Exhibit A
ARTICLE II-A
Mandatorily Convertible Cumulative Perpetual Preferred Stock, Series B
Section 1. Designation. There is hereby created out of the authorized and unissued shares of preferred stock of the Corporation a series of preferred stock designated as the “Mandatorily Convertible Cumulative Perpetual Preferred Stock, Series B”, par value $50.00 per share (the “Series B Preferred Stock”).
Section 2. Number of Shares. The total number of authorized shares of Series B Preferred Stock shall be 30,000 shares, which may from time to time be increased or decreased (but not below the number then outstanding) by the Corporation’s Board of Directors.
Section 3. Definitions. As used herein, the following terms shall have the meanings specified below:
“Affiliate” means, with respect to any Person, any other Person that, directly or indirectly through one or more intermediaries, Controls, is controlled by or is under common control with such Person, as such terms are used in and construed under Rule 405 under the Securities Act of 1933, as amended.
“Average VWAP” means the average of the VWAP for each Trading Day in the relevant period.
“Board” or “Board of Directors” means the Corporation’s board of directors or, with respect to any action to be taken by such board of directors, any committee of the board of directors duly authorized to take such action.

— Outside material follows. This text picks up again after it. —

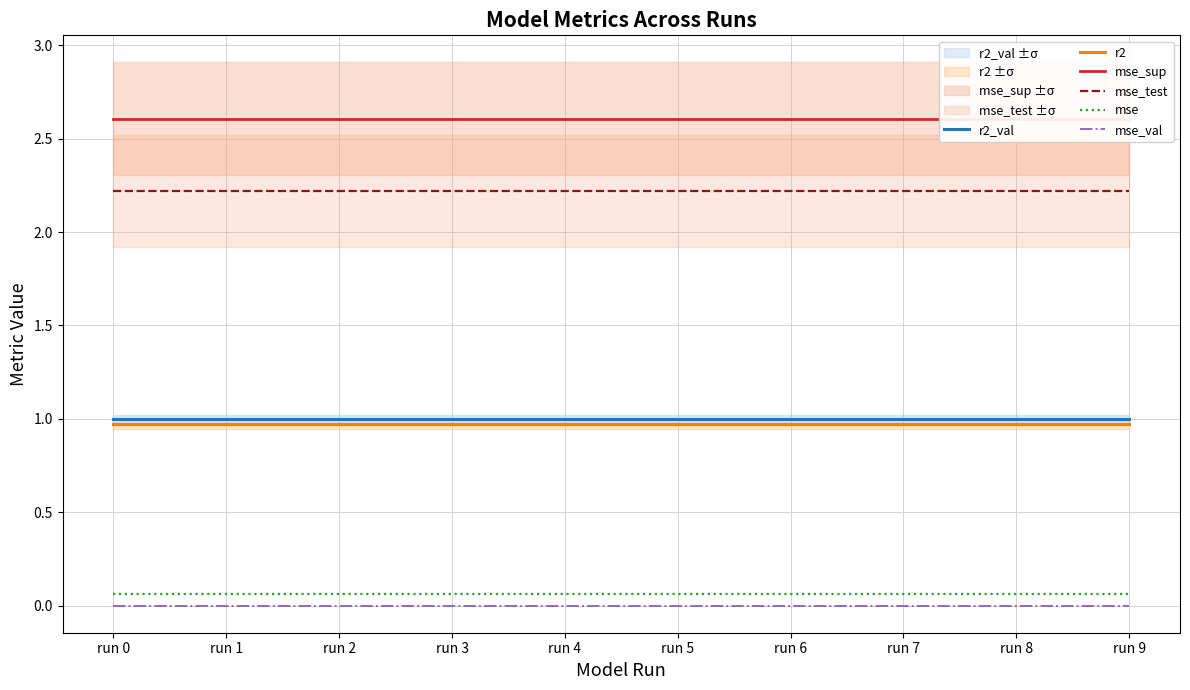

True or false: r2 and mse_test cross at least once.

False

“Business Day” means any day, other than a Saturday or a Sunday, that is neither a legal holiday nor a day on which banking institutions in New York, New York are authorized or required by law, regulation or executive order to close.
“Common Stock” means the common stock, no par value per share, of the Corporation.
“Control” means the possession, direct or indirect, of the power to direct or cause the direction of the management and policies of a Person, whether through the ownership of voting securities, by contract or otherwise.
“Conversion” means a Mandatory Conversion.
“Conversion Date” has the meaning set forth in Section 5(a).
“Conversion Rate” means, initially, 4,000 shares of Common Stock per share of Series B Preferred Stock issuable upon Conversion, based on an initial Conversion Price of $2.50 per share of Common Stock, and is subject to adjustment as provided herein.
“Conversion Price” means the Liquidation Amount per share of Series B Preferred Stock divided by the Conversion Rate then in effect. The initial Conversion Price is $2.50.